*Work instructions*. Write each line out exactly, from the one containing "КАША ПШЕНИЧНАЯ ВЯЗКАЯ: 176 -> 188" through the final line of the data, and keep pictures out of the copy.

Items listed in a dataset:
☆ ☆ ☆ ☆ ☆

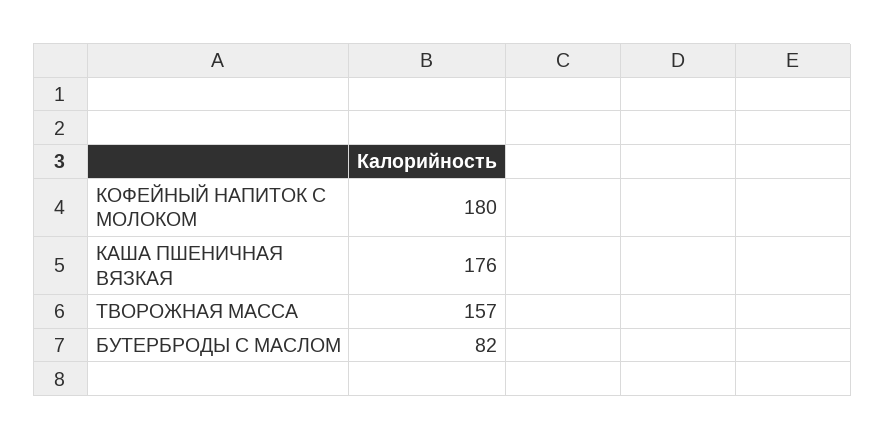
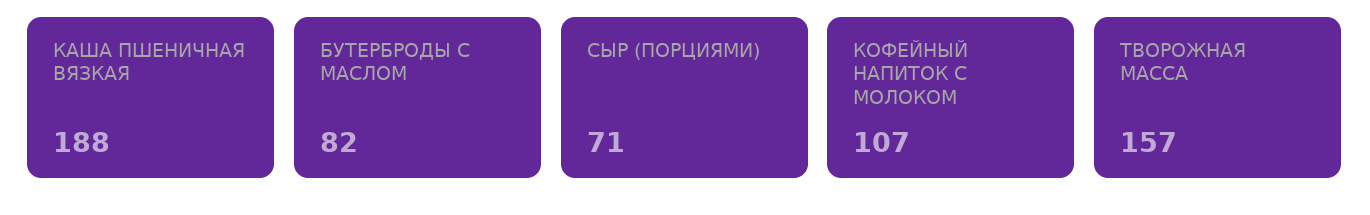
КОФЕЙНЫЙ НАПИТОК С МОЛОКОМ: 180 -> 107
КАША ПШЕНИЧНАЯ ВЯЗКАЯ: 176 -> 188
СЫР (ПОРЦИЯМИ): none -> 71

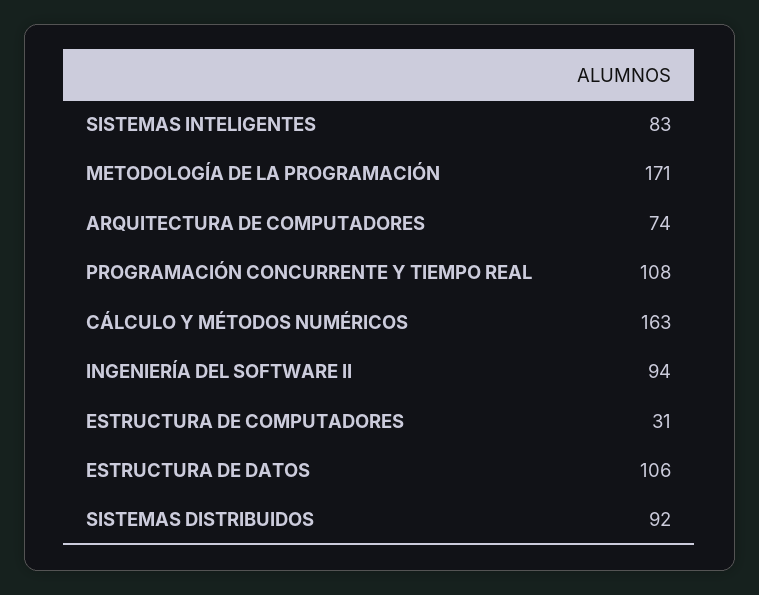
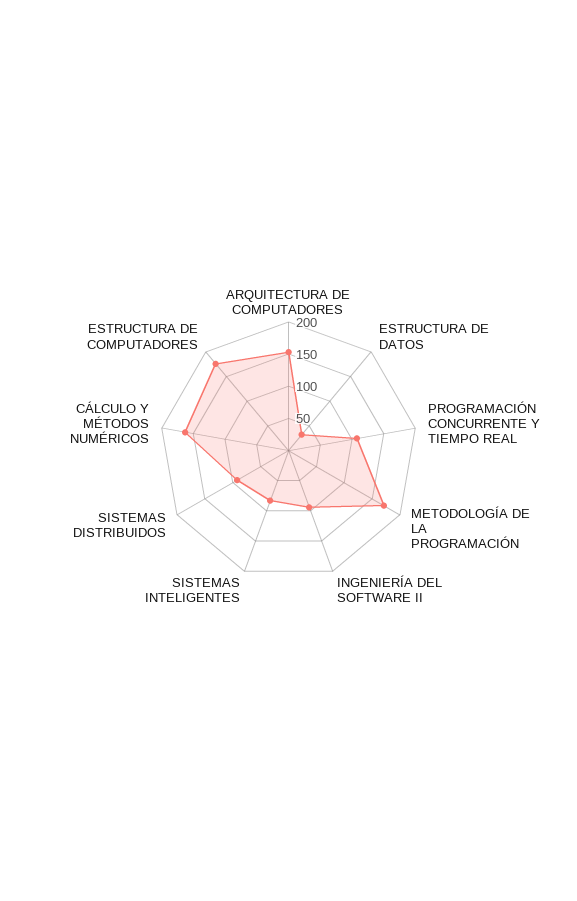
ARQUITECTURA DE COMPUTADORES: 74 -> 150
ESTRUCTURA DE COMPUTADORES: 31 -> 175
ESTRUCTURA DE DATOS: 106 -> 25

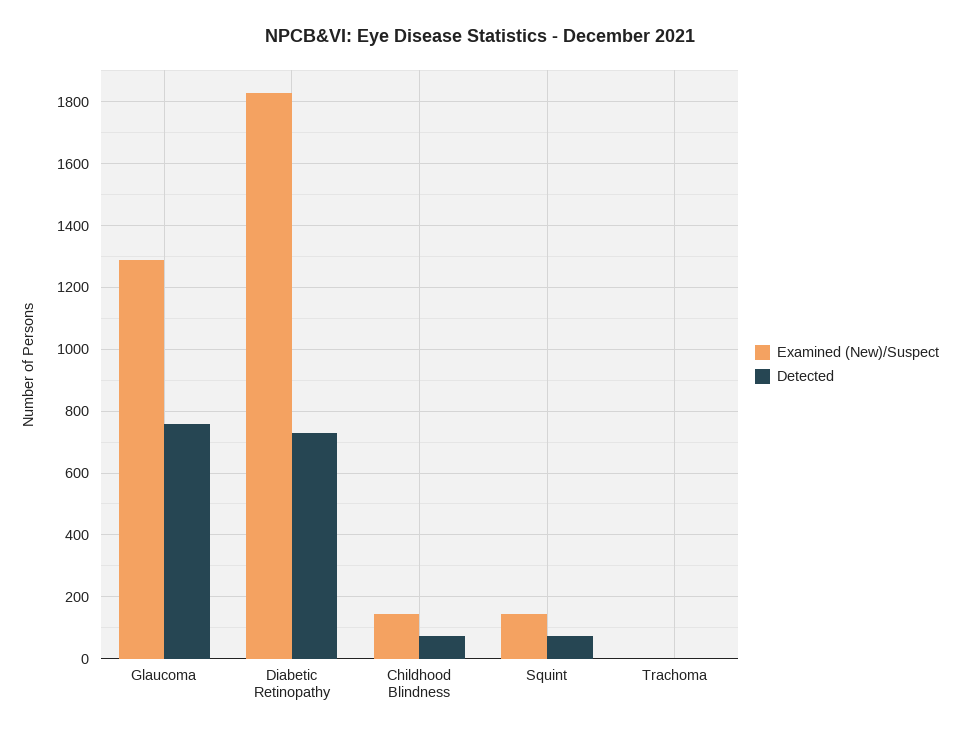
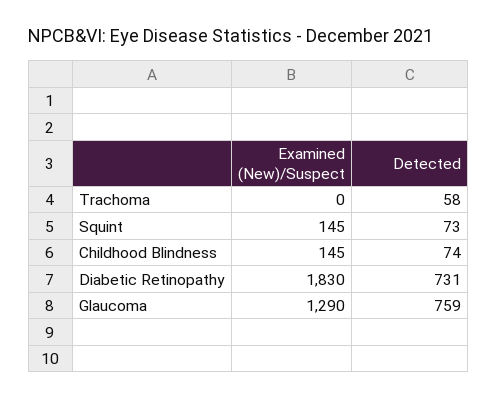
Detected, Trachoma: 0 -> 58

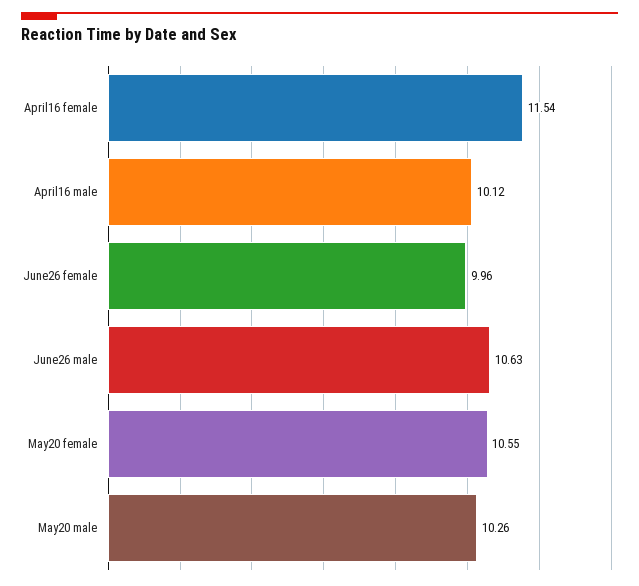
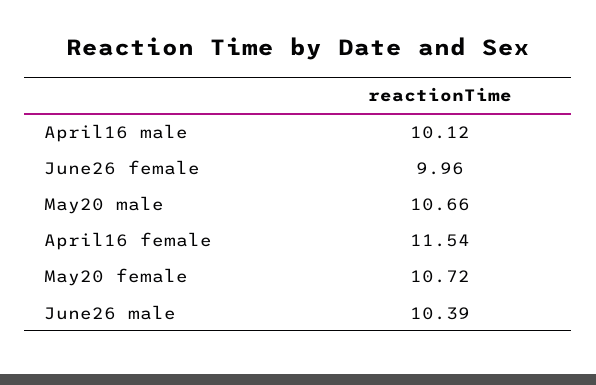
June26 male: 10.63 -> 10.39
May20 female: 10.55 -> 10.72
May20 male: 10.26 -> 10.66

☆ ☆ ☆ ☆ ☆

*Solution to this task*.
КАША ПШЕНИЧНАЯ ВЯЗКАЯ: 176 -> 188
СЫР (ПОРЦИЯМИ): none -> 71

ARQUITECTURA DE COMPUTADORES: 74 -> 150
ESTRUCTURA DE COMPUTADORES: 31 -> 175
ESTRUCTURA DE DATOS: 106 -> 25

Detected, Trachoma: 0 -> 58

June26 male: 10.63 -> 10.39
May20 female: 10.55 -> 10.72
May20 male: 10.26 -> 10.66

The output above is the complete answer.